▶ [GIVEN EXERCISE 1] How many volumes long is the series, according to the Ouran review?
▶ [GIVEN EXERCISE 2] Please pick up the Ouran review after its last sentence and keep writing it.

▶ [SUPPLIED PASSAGE]
February 14, 2013
Bisco Hatori – Viz – 2012 – 18 volumes
Yay, last volume! I decided to save this one for a special occasion. Admittedly, maybe reading the end of 13th Boy would have brought me more pleasure, but it’s hard to deny Tamaki the holiday.
Two things: Again, I start to get annoyed with a series when so many characters are involved. Ouran has been cast-heavy from the very beginning, but the ending is bringing everyone forward for their one last appearance. Plus, while the storyline is all about Tamaki and Haruhi, which I absolutely want to hear about, it’s almost more about how much the other characters can meddle. Sometimes their meddling brings out Tamaki’s inner clown, which is what I want to see the most. Most of the time it’s just a bunch of characters talking. Which is the second point. This is probably the most dialogue-heavy shoujo manga EVER. All the dialogue is necessary to make each member of the host club their own character, but again, I could do with much less characters being themselves, getting all chatty over the relationship of Tamaki and Haruhi.

▶ [SUPPLIED MATERIAL]

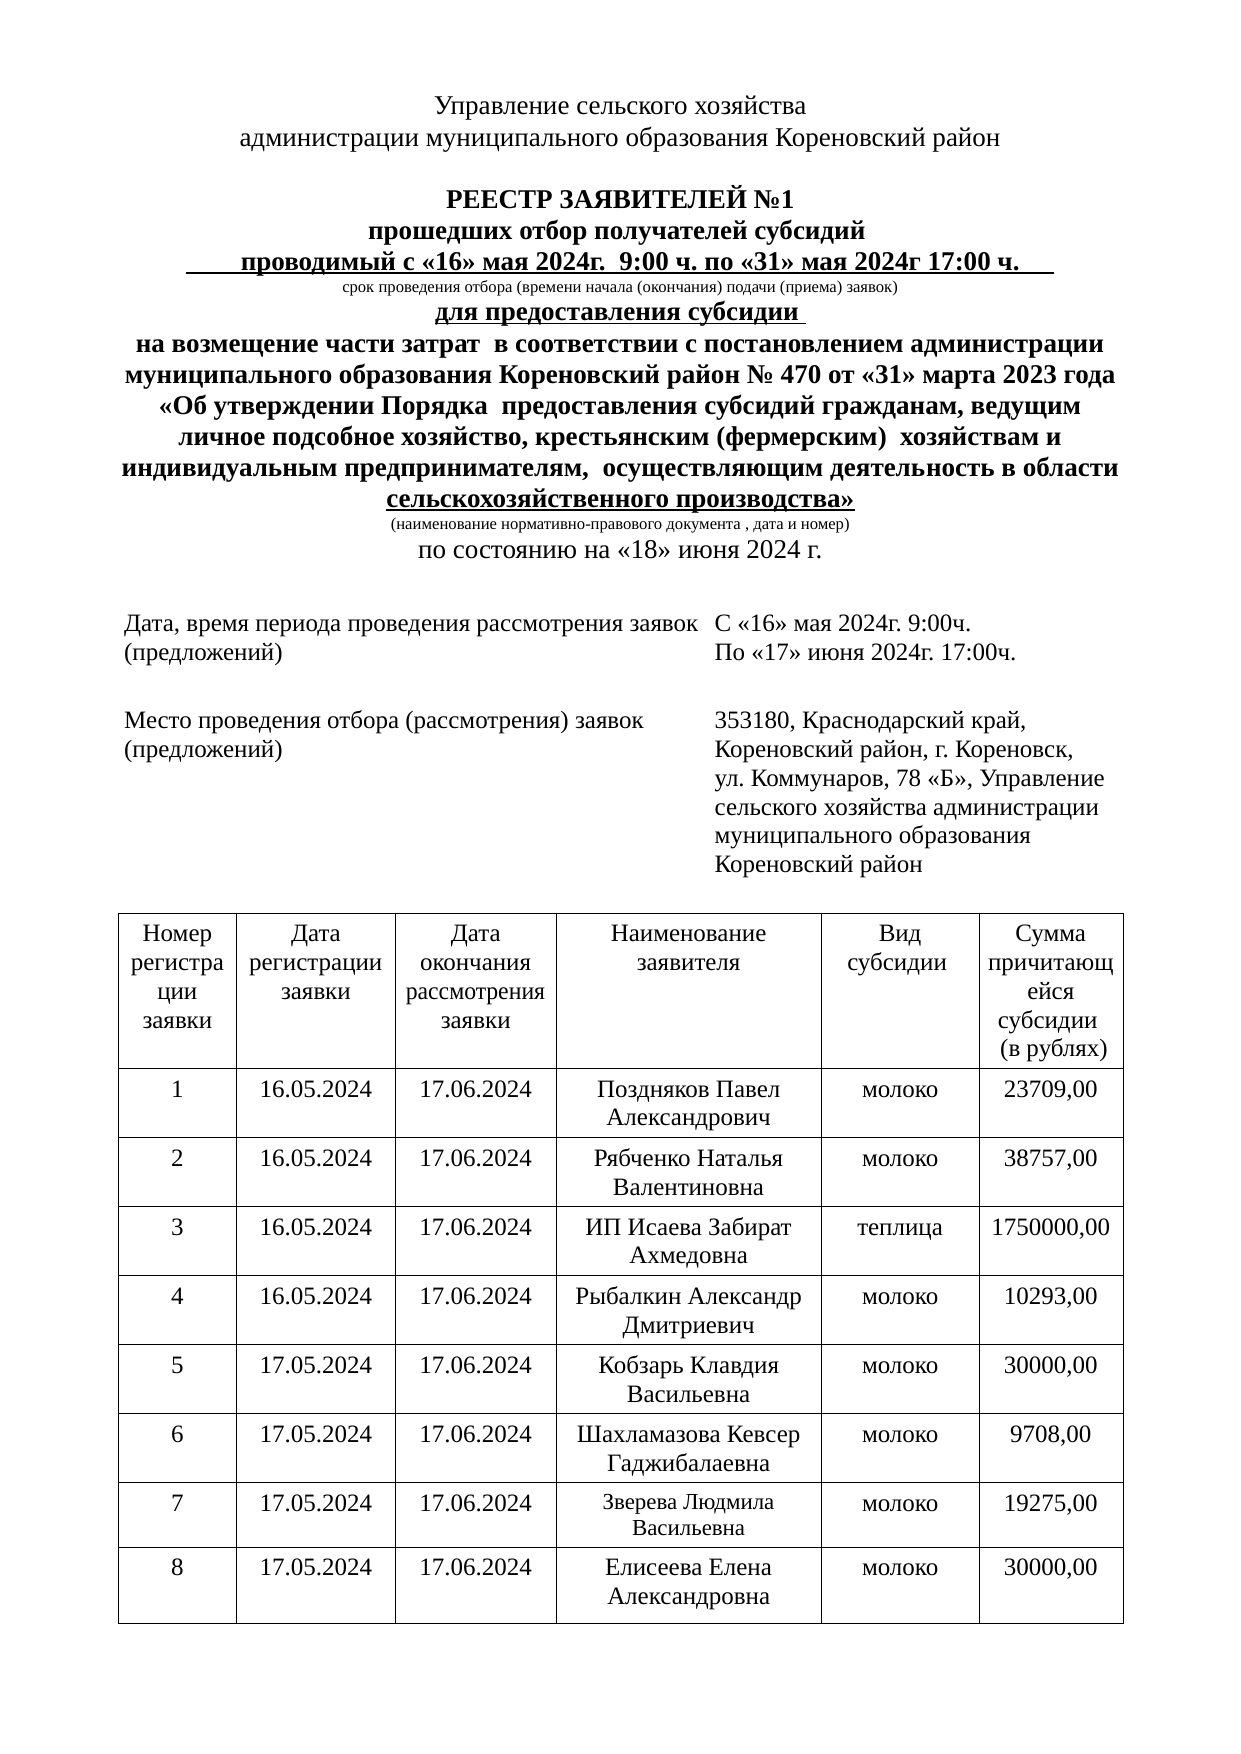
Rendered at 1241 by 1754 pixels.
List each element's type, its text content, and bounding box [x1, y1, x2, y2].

▶ [RIGHT ANSWER 1] 18 volumes

▶ [RIGHT ANSWER 2]
Those are big minuses. But it was totally worth it to see Tamaki stressing and being himself when trying to plan the perfect first date with Haruhi. Seeing him stress about what to wear, and the crazy lengths he went to in order to impress her, that’s exactly what I love about this series. Tamaki is so silly, and the stoic, unemotional Haruhi really is a good match for him. The number of times she almost bailed out on their first date was really funny, but it was just as charming when Tamaki’s bizarre plans, like magic tricks, came to bear when cheering up a lost child rather than entertaining a bored Haruhi. Also really adorable was when Haruhi occasionally called Tamaki’s bluff and caved in to his demands, which would make Tamaki speechless. It was such a funny, charming, and wonderful romance story, it’s just a shame it was buried under all that dialogue and other characters.
The volume is huge, and the epilogue contains a long story about Kyoya. It’s more Host Club shenanigans with all the characters, except set in Spain, with Kyoya and his family problems at the center. It’s a cute story, and very much in the spirit of the series. And I do love Kyoya. but at that point… I really was done reading the series, and was disappointed it wasn’t more about Tamaki and Haruhi by themselves. They do get their own, very brief, short story at the end, but it just didn’t satisfy.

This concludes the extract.